◆ Problem to solve:
Would you return, word for word, the lines of the data below from the line with "vfov_deg: 39.6" through the line with "exposure_s: 1/430", and no others?
========================
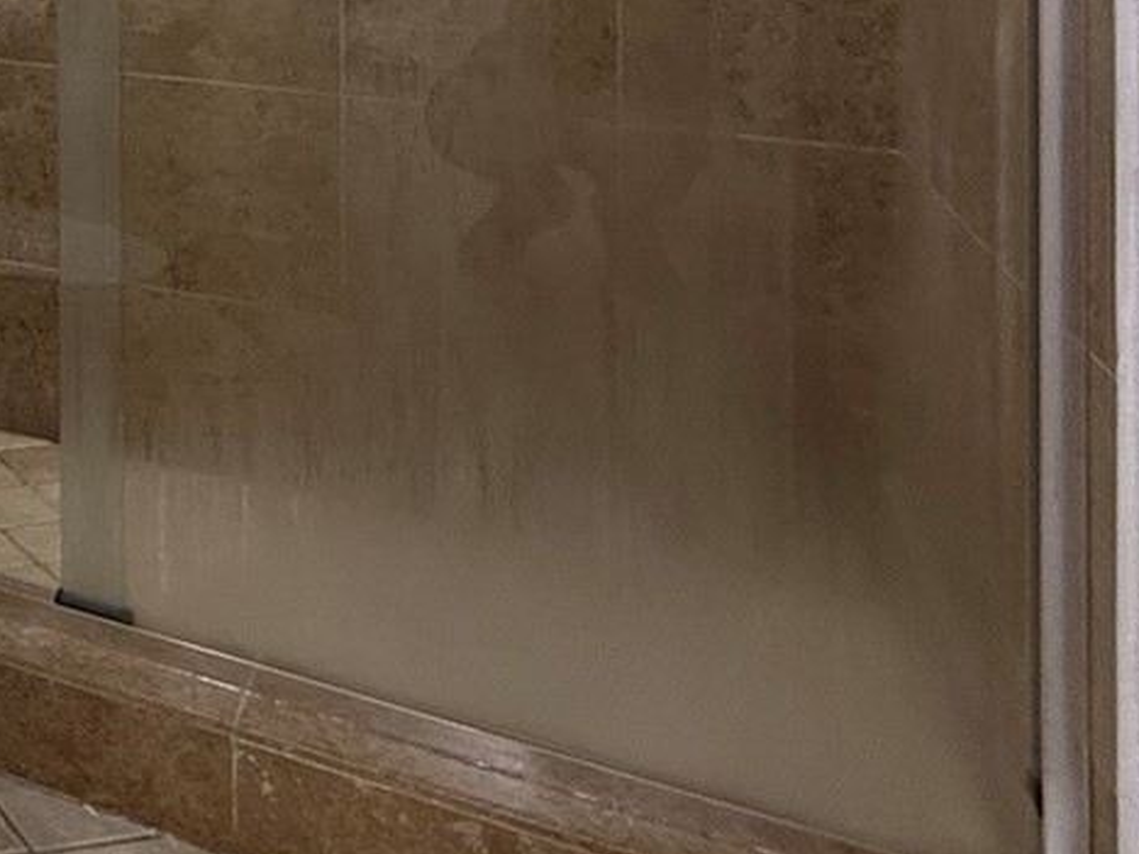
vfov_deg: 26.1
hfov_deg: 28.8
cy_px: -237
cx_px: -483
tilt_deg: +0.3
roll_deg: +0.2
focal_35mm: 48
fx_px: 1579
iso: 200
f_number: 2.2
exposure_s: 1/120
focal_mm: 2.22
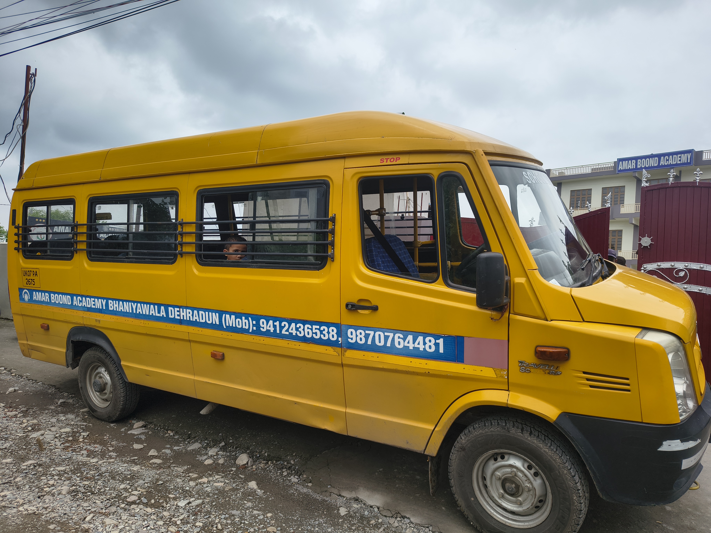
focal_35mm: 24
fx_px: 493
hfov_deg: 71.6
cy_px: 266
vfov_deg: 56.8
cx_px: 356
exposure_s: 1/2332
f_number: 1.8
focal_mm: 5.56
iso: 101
========================
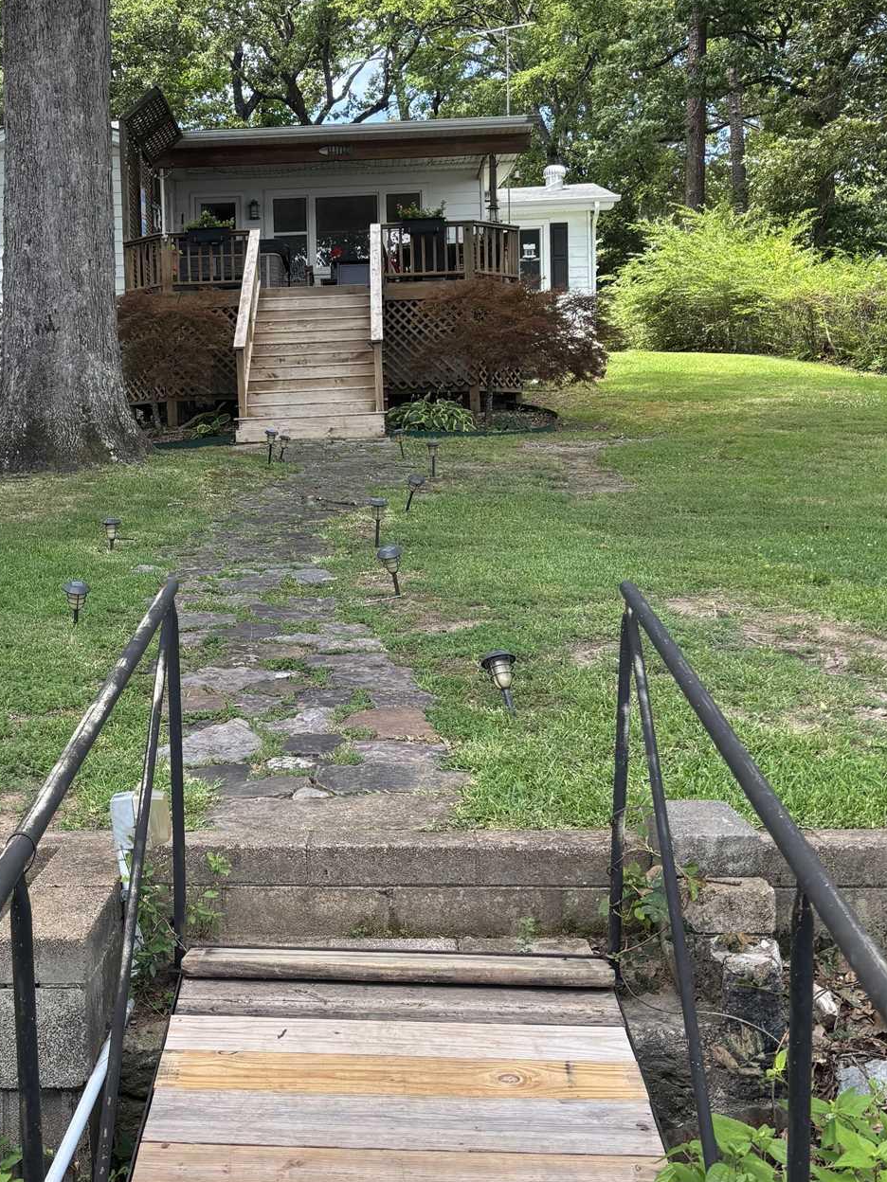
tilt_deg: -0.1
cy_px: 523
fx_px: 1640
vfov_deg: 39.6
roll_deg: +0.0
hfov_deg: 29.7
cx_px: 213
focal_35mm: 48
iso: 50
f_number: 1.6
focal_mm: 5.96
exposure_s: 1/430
========================
◆ Answer section:
vfov_deg: 39.6
roll_deg: +0.0
hfov_deg: 29.7
cx_px: 213
focal_35mm: 48
iso: 50
f_number: 1.6
focal_mm: 5.96
exposure_s: 1/430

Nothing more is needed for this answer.